Notice that is an static constructor. The static constructor will only run once per class, and that is it. It will run sometime before you access the class for the first time. You are not in control of when.


Second you have a constructor:

public BaseType()
{
    _Id = IdAssignment();
}

If you access _Id before the line _Id = IdAssignment() executes, you would see 0.

The runtime could optimize this away in a release build (there is no need to zero the memory if you do not read it before assigning to it).


Finally, we find in IdAssignment the following:

int IdAssignment()
{
    return counter++;
}

The line counter++ will increment counter. This is a postfix increment operator, as opposed to a prefix increment operator (++counter). They differ in that counter++ returns the value before the increment, and ++counter returns the value after the increment.

As we know, the first time we get there counter will have a value of 1. It is incremented to 2, however, the value returned is 1 (the value before the increment), this means that _Id in the constructor will get 1.

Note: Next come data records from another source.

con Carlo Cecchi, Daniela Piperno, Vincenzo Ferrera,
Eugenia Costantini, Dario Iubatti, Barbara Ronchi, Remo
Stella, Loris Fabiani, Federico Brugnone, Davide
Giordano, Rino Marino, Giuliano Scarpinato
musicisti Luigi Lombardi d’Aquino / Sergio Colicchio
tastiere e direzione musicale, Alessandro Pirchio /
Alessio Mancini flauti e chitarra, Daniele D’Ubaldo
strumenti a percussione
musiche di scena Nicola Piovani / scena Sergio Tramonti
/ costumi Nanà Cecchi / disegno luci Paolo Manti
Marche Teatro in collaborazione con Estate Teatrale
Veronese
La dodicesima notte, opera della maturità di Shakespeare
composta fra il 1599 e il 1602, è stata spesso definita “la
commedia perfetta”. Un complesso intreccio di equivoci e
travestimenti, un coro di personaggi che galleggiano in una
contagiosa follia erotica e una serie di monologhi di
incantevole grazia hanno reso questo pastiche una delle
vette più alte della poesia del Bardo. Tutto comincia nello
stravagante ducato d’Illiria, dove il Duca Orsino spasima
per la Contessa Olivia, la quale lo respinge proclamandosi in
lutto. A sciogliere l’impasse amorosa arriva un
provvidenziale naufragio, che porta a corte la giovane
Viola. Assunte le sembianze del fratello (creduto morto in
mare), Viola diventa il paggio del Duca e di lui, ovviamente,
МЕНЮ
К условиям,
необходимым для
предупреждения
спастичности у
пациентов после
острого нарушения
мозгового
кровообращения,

As I taking instance as "C1", I realized that counter is "2" cause it's 1 because it's static in the beginning and has counter++

counter is 2 because it was incremented in return counter++;.

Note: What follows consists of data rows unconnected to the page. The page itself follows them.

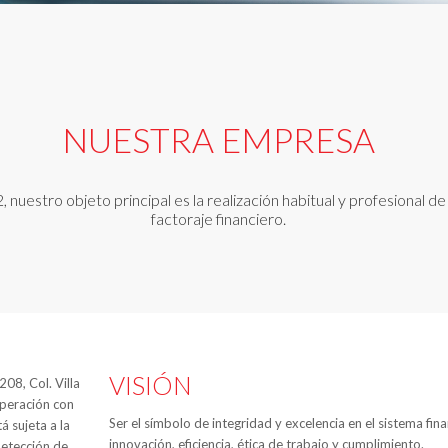
NUESTRA EMPRESA
uestro objeto principal es la realización habitual y profesional d
factoraje financiero.
VISIÓN
08, Col. Villa
operación con
Ser el símbolo de integridad y excelencia en el sistema fin
á sujeta a la
innovación, eficiencia, ética de trabajo y cumplimiento.
detección de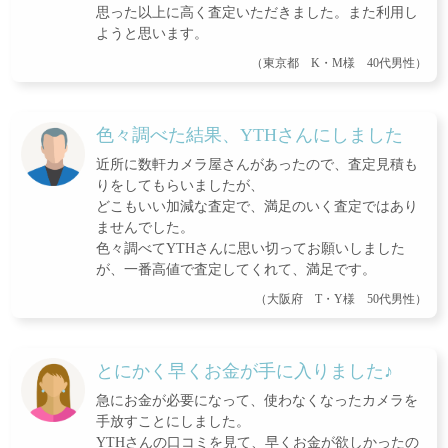
思った以上に高く査定いただきました。また利用し
ようと思います。
（東京都 K・M様 40代男性）
色々調べた結果、YTHさんにしました
近所に数軒カメラ屋さんがあったので、査定見積も
りをしてもらいましたが、
どこもいい加減な査定で、満足のいく査定ではあり
ませんでした。
色々調べてYTHさんに思い切ってお願いしました
が、一番高値で査定してくれて、満足です。
（大阪府 T・Y様 50代男性）
とにかく早くお金が手に入りました♪
急にお金が必要になって、使わなくなったカメラを
手放すことにしました。
YTHさんの口コミを見て、早くお金が欲しかったの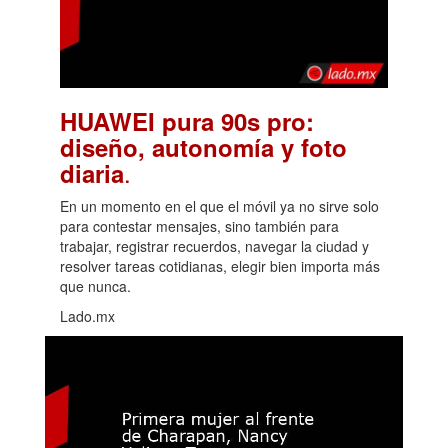
HUAWEI pura 90s pro:
diseño, autonomía y foto
.
diaria
En un momento en el que el móvil ya no sirve solo
para contestar mensajes, sino también para
trabajar, registrar recuerdos, navegar la ciudad y
resolver tareas cotidianas, elegir bien importa más
que nunca.
Lado.mx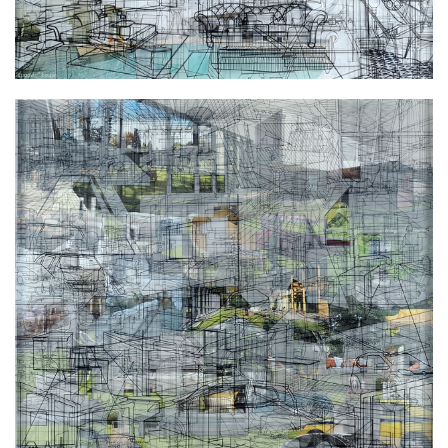
Αντικειμενικότητα No 56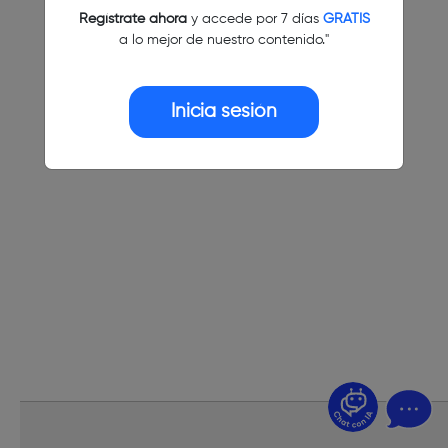
Regístrate ahora
y accede por 7 días
GRATIS
a lo mejor de nuestro contenido."
Inicia sesión
¿Dudas? Pregúntame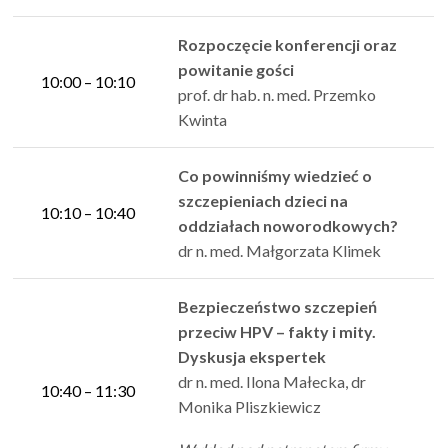
Rozpoczęcie konferencji oraz
powitanie gości
10:00 – 10:10
prof. dr hab. n. med. Przemko
Kwinta
Co powinniśmy wiedzieć o
szczepieniach dzieci na
10:10 – 10:40
oddziałach noworodkowych?
dr n. med. Małgorzata Klimek
Bezpieczeństwo szczepień
przeciw HPV – fakty i mity.
Dyskusja ekspertek
dr n. med. Ilona Małecka, dr
10:40 – 11:30
Monika Pliszkiewicz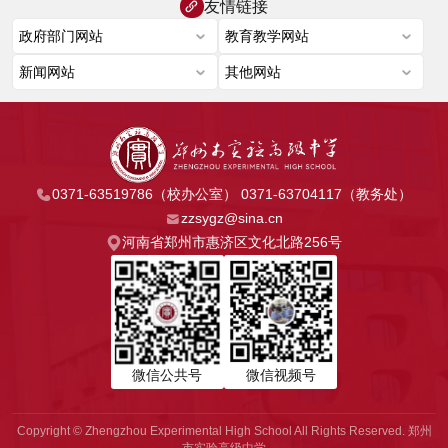
友情链接
0371-63519786（校办公室） 0371-63704117（教务处）
zzsygz@sina.cn
河南省郑州市惠济区文化北路256号
微信公共号
微信视频号
Copyright © Zhengzhou Experimental High School All Rights Reserved. 郑州
市实验高级中学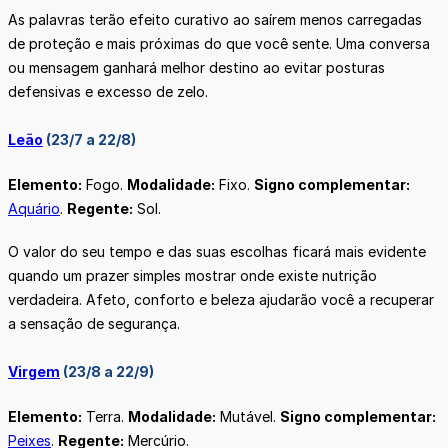
As palavras terão efeito curativo ao saírem menos carregadas
de proteção e mais próximas do que você sente. Uma conversa
ou mensagem ganhará melhor destino ao evitar posturas
defensivas e excesso de zelo.
Leão
(23/7 a 22/8)
Elemento:
Fogo.
Modalidade:
Fixo.
Signo complementar:
Aquário
.
Regente:
Sol.
O valor do seu tempo e das suas escolhas ficará mais evidente
quando um prazer simples mostrar onde existe nutrição
verdadeira. Afeto, conforto e beleza ajudarão você a recuperar
a sensação de segurança.
Virgem
(23/8 a 22/9)
Elemento:
Terra.
Modalidade:
Mutável.
Signo complementar:
Peixes
.
Regente:
Mercúrio.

But, in constructor method, "_Id" is getting "1" instead of "2" and it continues so on

This is because you are using the postfix increment operator:

return counter++;

It is equivalent to:

var tmp = counter;
counter++;
return tmp;

If this is not what you want, you could use the prefix increment operator:

return ++counter;

I would suggest to add a comment with that line. Why are you using prefix increment here? Does it matter? If another developer changes it, will it break something?

Note: you might leave counter start with the value 0 (which is the same as not specifying a value, since it gets zeroed), and use a prefix increment operator. That will also result in the first object getting the value 1.

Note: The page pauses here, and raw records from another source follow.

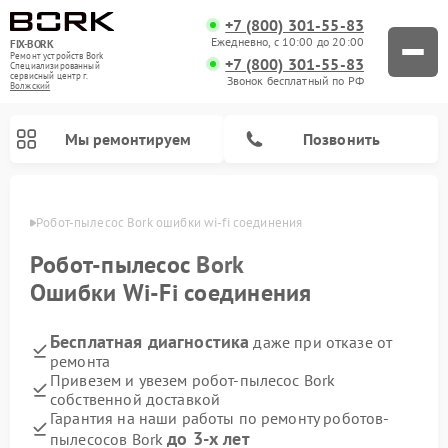
+7 (800) 301-55-83
Ежедневно, с 10:00 до 20:00
FIX-BORK
Ремонт устройств Bork
+7 (800) 301-55-83
Специализированный
cервисный центр г.
Звонок бесплатный по РФ
Волжский
Мы ремонтируем
Позвонить
жском
Робот-пылесос Bork ошибки wi-fi соединения
Робот-пылесос
Bork
Ошибки Wi-Fi соединения
Бесплатная диагностика
даже при отказе от
ремонта
Привезем и увезем робот-пылесос Bork
собственной доставкой
Ремонт вертикальных пылесосов Bork
Ремонт гладильных систем Bork
Ремонт индукционных плит Bork
Ремонт микроволновых печей Bork
Ремонт увлажнителей воздуха Bork
Ремонт очистителей воздуха Bork
Гарантия на наши работы по ремонту роботов-
до 3-х лет
пылесосов Bork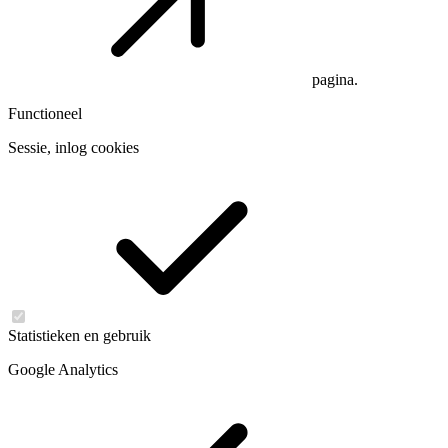
pagina.
Functioneel
Sessie, inlog cookies
Statistieken en gebruik
Google Analytics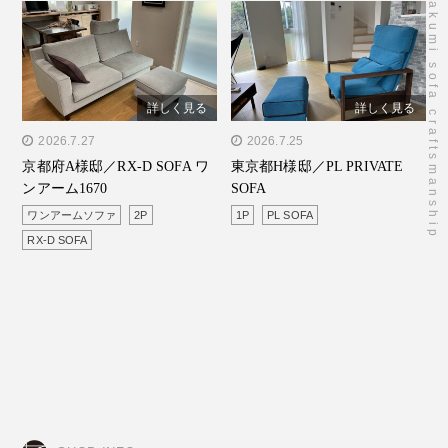
takumi sofa craftsmanship
詳しく見る
詳しく見る
" alt="京都府A様邸／RX-D
2026.7.27
" alt="東京都H様邸／PL
2026.7.25
京都府A様邸／RX-D SOFA ワ
東京都H様邸／PL PRIVATE
SOFA ワンアーム1670"/>
PRIVATE SOFA"/>
ンアーム1670
SOFA
ワンアームソファ
2P
1P
PL SOFA
RX-D SOFA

Alternatively - and probably easier to understand - you can break it to two lines:

counter++;
return counter;

It should be clear that the above code returns the value after increment, as opposed to return counter++ which returns the value before the increment.


As I am doing it, I realized that "_Id" in contructor method is always "0" before taking the "IdAssignment()"'s value

C# guarantees that you will not get trash (the value that just happened to be there in the location of RAM associated with the variable). This means that if you did not initialize your fields, you get defaults (zeroed values). That is the 0 you see if you read _Id before _Id = IdAssignment() runs.


Shouldn't it be normally "1" as I come to taking second instance (C2)

No. _Id is not static. A new _Id is allocated for each new object of your class, and thus it has nothing to do with the value of _Id found in any object created beforehand. On the other hand, counter IS static, and thus it is only one field for all the objects (instead of allocating a new counter per object, a single one is shared).

  • Thanks a lot for your time and help. I perfectly understand why it's not incrementing on _Id. I did mention that I am a learner and I didn't know the true meaning of counter++ other than incrementing the value by 1. So, your explanation makes sense right now. And for the second question, I understand that without static values, the class' variables/fields get only their default values when you take seperate instances of class because you are just taking a copy of them at default. Again, thank you for your time and help, Melih. – Melih Cinar Aug 12 at 15:57
0

Re, question1, you are using the post increment operator when doing return counter++;. In other words, it'll read the value of counter, save that value as your return value, then increment counter. So on the first call, 1 is returned and counter is updated to 2.

Re question 2, if I understand the question correctly, every time a new instance of Computer is created, its fields are initialised to 0, null etc. So in this case, _Id will always be set to 0 when constructed, then is overwritten. What value may exist in other instances of Computer will not affect it.